Work to complete
Rewrite the records from the line containing "phylum: Ascomycota" through the end, inclusive, with "scientific name" changed to "species name" and everything else left the same.

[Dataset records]
····················

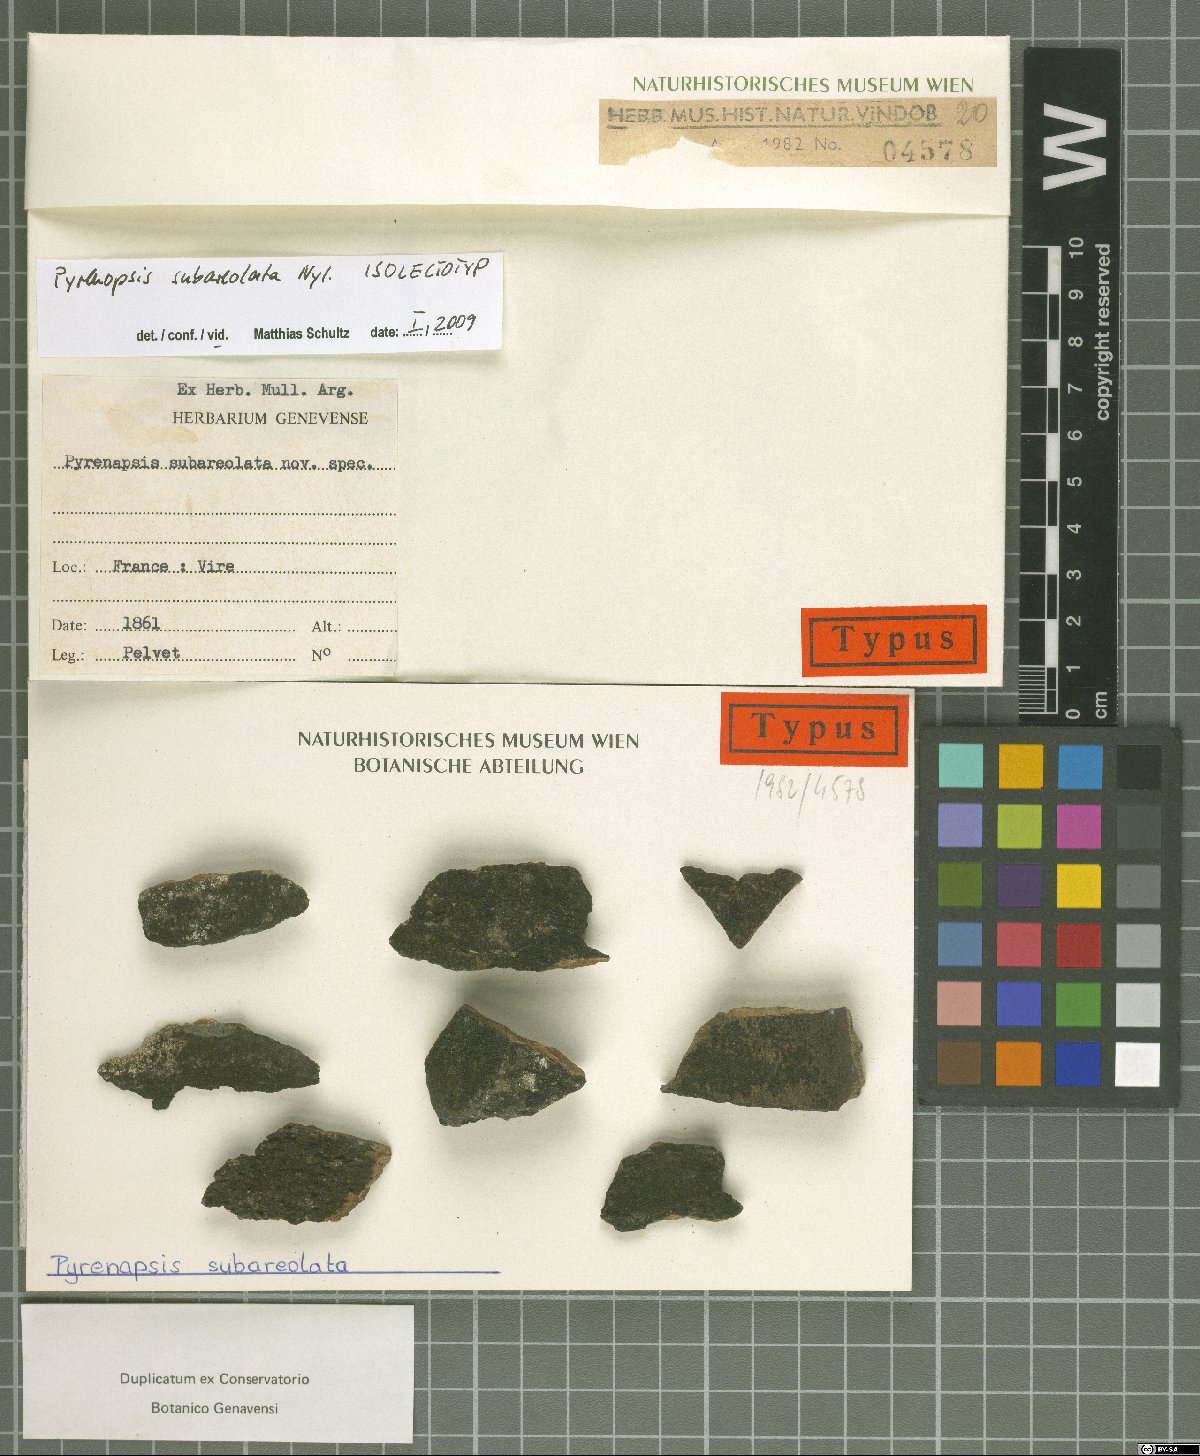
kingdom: Fungi
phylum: Ascomycota
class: Lichinomycetes
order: Lichinales
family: Lichinaceae
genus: Pyrenopsis
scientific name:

····················

Answer to the problem
phylum: Ascomycota
class: Lichinomycetes
order: Lichinales
family: Lichinaceae
genus: Pyrenopsis
species name:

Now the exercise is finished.